The film is part of a new movement in cinema known as ‘New French Extremity’. One of the key auteurs, as I’ve already mentioned, in this movement, is Gaspar Noe – a man who in Enter the Void showed us a sex scene from inside of the vagina itself. No, I’m not joking. Now, you may find this disgusting or shocking or blunt or whatever – but this is exactly the point. This movement is a call-back to the 70s exploitation flicks and ‘video-nasties’. People would queue up to see these films which shocked, aroused and perversely entertained. These films were exhilarating and thrilling. The problem with Baise-Moi is that it is anything but. (And this isn’t necessarily because it doesn’t present us with a rather ‘original’ love-making scene).

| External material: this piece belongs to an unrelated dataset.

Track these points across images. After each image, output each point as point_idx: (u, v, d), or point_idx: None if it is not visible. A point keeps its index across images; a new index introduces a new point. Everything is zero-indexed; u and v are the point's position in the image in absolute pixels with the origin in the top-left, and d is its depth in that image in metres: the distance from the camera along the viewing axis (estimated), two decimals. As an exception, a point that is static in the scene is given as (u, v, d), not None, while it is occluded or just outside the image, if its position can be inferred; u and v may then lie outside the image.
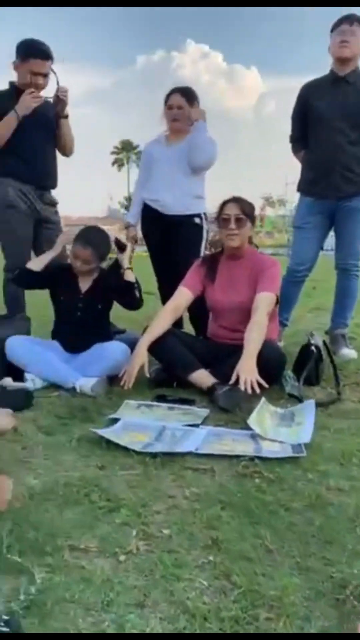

Seedy, psychedelic head-trip. Gaspar Noe's 'Enter the Void'.

Seedy, psychedelic head-trip. Gaspar Noe’s ‘Enter the Void’.

But this isn’t the case with the film – it’s all images and nothing else. Thus due to this, the film is beyond bland.

I think my reaction to the film was quite simply this:

Oh look, there’s a woman sucking a man’s penis. Oh look, he’s sucking her vagina. Oh look, they’ve gone into a bar and massacred everyone there. Oh look, they’re consuming drugs. Oh look, his penis is going inside of her. Oh look, he’s just orgasmed. Oh look, she’s just orgasmed. Oh look, they’re all dead. Oh look, he’s screaming in agony. Oh look, there’s more dead people. Oh look, she’s screaming in agony. Oh look, she just said a naughty word. Oh look, an orgy. Oh look, he just said a naughty word. Oh look, another orgy. Oh look, another penis going inside a vagina. Oh look…

To which my reaction to all of this was quite simply: “So what?”

Verdict:

Not shocking. Not exciting. Not entertaining. Not thrilling. Not horrifying. A trashy piece of nonsense which takes away any emotional reaction to the scenes that it’s in. So bland and dull that the names of the characters escape me, and I couldn’t even remember which one was ‘the rape-victim’ and which one was ‘the prostitute’.